Write down each entry precisely as given.
+++
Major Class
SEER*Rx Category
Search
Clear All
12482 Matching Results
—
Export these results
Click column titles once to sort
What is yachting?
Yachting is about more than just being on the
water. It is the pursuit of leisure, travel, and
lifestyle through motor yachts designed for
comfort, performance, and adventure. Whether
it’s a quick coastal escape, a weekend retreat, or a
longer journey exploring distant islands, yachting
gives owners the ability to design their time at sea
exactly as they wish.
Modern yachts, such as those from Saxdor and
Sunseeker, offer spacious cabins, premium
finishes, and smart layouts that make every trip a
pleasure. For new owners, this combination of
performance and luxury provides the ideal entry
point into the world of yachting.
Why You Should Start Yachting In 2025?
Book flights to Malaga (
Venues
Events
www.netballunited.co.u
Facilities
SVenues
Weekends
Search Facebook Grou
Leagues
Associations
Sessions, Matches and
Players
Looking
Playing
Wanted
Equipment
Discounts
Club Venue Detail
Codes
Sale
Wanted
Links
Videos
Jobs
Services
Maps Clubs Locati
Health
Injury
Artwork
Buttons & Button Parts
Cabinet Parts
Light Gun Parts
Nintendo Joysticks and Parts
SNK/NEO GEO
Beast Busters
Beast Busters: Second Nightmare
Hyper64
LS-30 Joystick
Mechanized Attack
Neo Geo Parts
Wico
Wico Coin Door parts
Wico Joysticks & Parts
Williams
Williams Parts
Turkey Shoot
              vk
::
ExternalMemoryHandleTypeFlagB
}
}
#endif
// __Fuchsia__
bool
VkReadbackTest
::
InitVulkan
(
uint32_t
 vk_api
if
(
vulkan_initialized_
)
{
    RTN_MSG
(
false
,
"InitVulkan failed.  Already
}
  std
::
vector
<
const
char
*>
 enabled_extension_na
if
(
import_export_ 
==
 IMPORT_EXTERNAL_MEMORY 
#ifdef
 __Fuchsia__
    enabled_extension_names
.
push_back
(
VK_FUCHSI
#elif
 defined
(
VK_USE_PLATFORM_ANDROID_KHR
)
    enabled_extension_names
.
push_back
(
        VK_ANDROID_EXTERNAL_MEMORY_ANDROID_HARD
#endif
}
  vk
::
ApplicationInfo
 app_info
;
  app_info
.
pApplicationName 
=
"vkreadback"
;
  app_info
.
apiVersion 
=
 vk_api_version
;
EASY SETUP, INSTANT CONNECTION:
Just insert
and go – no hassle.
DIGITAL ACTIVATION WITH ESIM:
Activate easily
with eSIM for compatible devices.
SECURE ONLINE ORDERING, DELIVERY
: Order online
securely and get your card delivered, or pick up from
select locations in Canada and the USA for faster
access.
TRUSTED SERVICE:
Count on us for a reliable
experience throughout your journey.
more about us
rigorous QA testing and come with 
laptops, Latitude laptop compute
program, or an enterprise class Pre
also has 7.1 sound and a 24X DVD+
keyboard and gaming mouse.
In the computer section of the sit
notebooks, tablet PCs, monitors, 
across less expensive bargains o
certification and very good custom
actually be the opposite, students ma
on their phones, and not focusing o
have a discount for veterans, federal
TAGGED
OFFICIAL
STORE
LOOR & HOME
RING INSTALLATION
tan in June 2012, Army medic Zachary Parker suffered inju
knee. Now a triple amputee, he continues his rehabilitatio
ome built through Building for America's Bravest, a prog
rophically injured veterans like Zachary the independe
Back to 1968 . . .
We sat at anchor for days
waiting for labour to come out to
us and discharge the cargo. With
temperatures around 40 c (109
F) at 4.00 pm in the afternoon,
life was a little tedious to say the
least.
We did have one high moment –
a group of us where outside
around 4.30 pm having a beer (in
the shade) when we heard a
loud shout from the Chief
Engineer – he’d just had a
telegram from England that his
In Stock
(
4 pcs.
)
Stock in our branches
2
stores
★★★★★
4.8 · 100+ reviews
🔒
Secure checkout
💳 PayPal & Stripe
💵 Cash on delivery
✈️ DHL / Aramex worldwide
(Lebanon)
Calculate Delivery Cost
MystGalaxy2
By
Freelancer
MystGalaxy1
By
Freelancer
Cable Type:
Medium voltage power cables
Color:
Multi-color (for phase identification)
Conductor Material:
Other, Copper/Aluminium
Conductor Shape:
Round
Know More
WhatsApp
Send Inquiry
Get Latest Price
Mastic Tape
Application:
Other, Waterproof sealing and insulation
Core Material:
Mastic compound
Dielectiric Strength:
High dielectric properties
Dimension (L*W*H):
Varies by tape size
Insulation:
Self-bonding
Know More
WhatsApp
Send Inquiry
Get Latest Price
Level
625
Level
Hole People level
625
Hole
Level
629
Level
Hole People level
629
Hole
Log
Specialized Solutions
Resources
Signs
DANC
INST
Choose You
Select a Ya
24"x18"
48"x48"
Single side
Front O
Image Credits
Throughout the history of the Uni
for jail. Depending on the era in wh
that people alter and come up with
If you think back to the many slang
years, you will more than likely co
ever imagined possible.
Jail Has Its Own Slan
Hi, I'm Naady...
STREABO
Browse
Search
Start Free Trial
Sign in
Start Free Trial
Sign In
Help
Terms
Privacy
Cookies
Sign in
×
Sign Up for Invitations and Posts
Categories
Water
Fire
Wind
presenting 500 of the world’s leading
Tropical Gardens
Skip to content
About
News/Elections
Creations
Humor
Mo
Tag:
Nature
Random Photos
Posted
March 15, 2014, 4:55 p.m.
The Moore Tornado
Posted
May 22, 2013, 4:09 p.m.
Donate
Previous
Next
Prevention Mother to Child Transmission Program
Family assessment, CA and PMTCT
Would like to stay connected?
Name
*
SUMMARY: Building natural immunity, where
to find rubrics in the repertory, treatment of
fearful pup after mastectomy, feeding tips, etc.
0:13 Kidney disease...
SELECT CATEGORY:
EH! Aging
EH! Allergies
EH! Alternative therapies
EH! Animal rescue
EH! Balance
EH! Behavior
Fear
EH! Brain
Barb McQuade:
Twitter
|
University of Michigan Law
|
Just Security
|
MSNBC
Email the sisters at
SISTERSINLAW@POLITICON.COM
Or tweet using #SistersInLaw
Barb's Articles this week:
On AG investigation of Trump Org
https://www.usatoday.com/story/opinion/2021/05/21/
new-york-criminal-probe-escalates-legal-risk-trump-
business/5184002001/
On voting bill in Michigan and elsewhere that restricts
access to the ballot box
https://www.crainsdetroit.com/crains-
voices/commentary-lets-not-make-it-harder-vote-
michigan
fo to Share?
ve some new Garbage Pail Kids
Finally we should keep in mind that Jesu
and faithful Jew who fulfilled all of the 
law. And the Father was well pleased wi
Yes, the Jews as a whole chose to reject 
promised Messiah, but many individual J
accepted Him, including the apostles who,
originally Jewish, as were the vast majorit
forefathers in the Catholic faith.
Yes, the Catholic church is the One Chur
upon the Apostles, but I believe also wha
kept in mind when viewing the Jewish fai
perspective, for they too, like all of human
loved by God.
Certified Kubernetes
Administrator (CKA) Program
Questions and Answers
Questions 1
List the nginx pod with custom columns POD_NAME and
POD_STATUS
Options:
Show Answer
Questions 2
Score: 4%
+++
### RESPONSE BOX
Major Class
SEER*Rx Category
Search
Clear All
12482 Matching Results
—
Export these results
Click column titles once to sort
What is yachting?
Yachting is about more than just being on the
water. It is the pursuit of leisure, travel, and
lifestyle through motor yachts designed for
comfort, performance, and adventure. Whether
it’s a quick coastal escape, a weekend retreat, or a
longer journey exploring distant islands, yachting
gives owners the ability to design their time at sea
exactly as they wish.
Modern yachts, such as those from Saxdor and
Sunseeker, offer spacious cabins, premium
finishes, and smart layouts that make every trip a
pleasure. For new owners, this combination of
performance and luxury provides the ideal entry
point into the world of yachting.
Why You Should Start Yachting In 2025?
Book flights to Malaga (
Venues
Events
www.netballunited.co.u
Facilities
SVenues
Weekends
Search Facebook Grou
Leagues
Associations
Sessions, Matches and
Players
Looking
Playing
Wanted
Equipment
Discounts
Club Venue Detail
Codes
Sale
Wanted
Links
Videos
Jobs
Services
Maps Clubs Locati
Health
Injury
Artwork
Buttons & Button Parts
Cabinet Parts
Light Gun Parts
Nintendo Joysticks and Parts
SNK/NEO GEO
Beast Busters
Beast Busters: Second Nightmare
Hyper64
LS-30 Joystick
Mechanized Attack
Neo Geo Parts
Wico
Wico Coin Door parts
Wico Joysticks & Parts
Williams
Williams Parts
Turkey Shoot
              vk
::
ExternalMemoryHandleTypeFlagB
}
}
#endif
// __Fuchsia__
bool
VkReadbackTest
::
InitVulkan
(
uint32_t
 vk_api
if
(
vulkan_initialized_
)
{
    RTN_MSG
(
false
,
"InitVulkan failed.  Already
}
  std
::
vector
<
const
char
*>
 enabled_extension_na
if
(
import_export_ 
==
 IMPORT_EXTERNAL_MEMORY 
#ifdef
 __Fuchsia__
    enabled_extension_names
.
push_back
(
VK_FUCHSI
#elif
 defined
(
VK_USE_PLATFORM_ANDROID_KHR
)
    enabled_extension_names
.
push_back
(
        VK_ANDROID_EXTERNAL_MEMORY_ANDROID_HARD
#endif
}
  vk
::
ApplicationInfo
 app_info
;
  app_info
.
pApplicationName 
=
"vkreadback"
;
  app_info
.
apiVersion 
=
 vk_api_version
;
EASY SETUP, INSTANT CONNECTION:
Just insert
and go – no hassle.
DIGITAL ACTIVATION WITH ESIM:
Activate easily
with eSIM for compatible devices.
SECURE ONLINE ORDERING, DELIVERY
: Order online
securely and get your card delivered, or pick up from
select locations in Canada and the USA for faster
access.
TRUSTED SERVICE:
Count on us for a reliable
experience throughout your journey.
more about us
rigorous QA testing and come with 
laptops, Latitude laptop compute
program, or an enterprise class Pre
also has 7.1 sound and a 24X DVD+
keyboard and gaming mouse.
In the computer section of the sit
notebooks, tablet PCs, monitors, 
across less expensive bargains o
certification and very good custom
actually be the opposite, students ma
on their phones, and not focusing o
have a discount for veterans, federal
TAGGED
OFFICIAL
STORE
LOOR & HOME
RING INSTALLATION
tan in June 2012, Army medic Zachary Parker suffered inju
knee. Now a triple amputee, he continues his rehabilitatio
ome built through Building for America's Bravest, a prog
rophically injured veterans like Zachary the independe
Back to 1968 . . .
We sat at anchor for days
waiting for labour to come out to
us and discharge the cargo. With
temperatures around 40 c (109
F) at 4.00 pm in the afternoon,
life was a little tedious to say the
least.
We did have one high moment –
a group of us where outside
around 4.30 pm having a beer (in
the shade) when we heard a
loud shout from the Chief
Engineer – he’d just had a
telegram from England that his
In Stock
(
4 pcs.
)
Stock in our branches
2
stores
★★★★★
4.8 · 100+ reviews
🔒
Secure checkout
💳 PayPal & Stripe
💵 Cash on delivery
✈️ DHL / Aramex worldwide
(Lebanon)
Calculate Delivery Cost
MystGalaxy2
By
Freelancer
MystGalaxy1
By
Freelancer
Cable Type:
Medium voltage power cables
Color:
Multi-color (for phase identification)
Conductor Material:
Other, Copper/Aluminium
Conductor Shape:
Round
Know More
WhatsApp
Send Inquiry
Get Latest Price
Mastic Tape
Application:
Other, Waterproof sealing and insulation
Core Material:
Mastic compound
Dielectiric Strength:
High dielectric properties
Dimension (L*W*H):
Varies by tape size
Insulation:
Self-bonding
Know More
WhatsApp
Send Inquiry
Get Latest Price
Level
625
Level
Hole People level
625
Hole
Level
629
Level
Hole People level
629
Hole
Log
Specialized Solutions
Resources
Signs
DANC
INST
Choose You
Select a Ya
24"x18"
48"x48"
Single side
Front O
Image Credits
Throughout the history of the Uni
for jail. Depending on the era in wh
that people alter and come up with
If you think back to the many slang
years, you will more than likely co
ever imagined possible.
Jail Has Its Own Slan
Hi, I'm Naady...
STREABO
Browse
Search
Start Free Trial
Sign in
Start Free Trial
Sign In
Help
Terms
Privacy
Cookies
Sign in
×
Sign Up for Invitations and Posts
Categories
Water
Fire
Wind
presenting 500 of the world’s leading
Tropical Gardens
Skip to content
About
News/Elections
Creations
Humor
Mo
Tag:
Nature
Random Photos
Posted
March 15, 2014, 4:55 p.m.
The Moore Tornado
Posted
May 22, 2013, 4:09 p.m.
Donate
Previous
Next
Prevention Mother to Child Transmission Program
Family assessment, CA and PMTCT
Would like to stay connected?
Name
*
SUMMARY: Building natural immunity, where
to find rubrics in the repertory, treatment of
fearful pup after mastectomy, feeding tips, etc.
0:13 Kidney disease...
SELECT CATEGORY:
EH! Aging
EH! Allergies
EH! Alternative therapies
EH! Animal rescue
EH! Balance
EH! Behavior
Fear
EH! Brain
Barb McQuade:
Twitter
|
University of Michigan Law
|
Just Security
|
MSNBC
Email the sisters at
SISTERSINLAW@POLITICON.COM
Or tweet using #SistersInLaw
Barb's Articles this week:
On AG investigation of Trump Org
https://www.usatoday.com/story/opinion/2021/05/21/
new-york-criminal-probe-escalates-legal-risk-trump-
business/5184002001/
On voting bill in Michigan and elsewhere that restricts
access to the ballot box
https://www.crainsdetroit.com/crains-
voices/commentary-lets-not-make-it-harder-vote-
michigan
fo to Share?
ve some new Garbage Pail Kids
Finally we should keep in mind that Jesu
and faithful Jew who fulfilled all of the 
law. And the Father was well pleased wi
Yes, the Jews as a whole chose to reject 
promised Messiah, but many individual J
accepted Him, including the apostles who,
originally Jewish, as were the vast majorit
forefathers in the Catholic faith.
Yes, the Catholic church is the One Chur
upon the Apostles, but I believe also wha
kept in mind when viewing the Jewish fai
perspective, for they too, like all of human
loved by God.
Certified Kubernetes
Administrator (CKA) Program
Questions and Answers
Questions 1
List the nginx pod with custom columns POD_NAME and
POD_STATUS
Options:
Show Answer
Questions 2
Score: 4%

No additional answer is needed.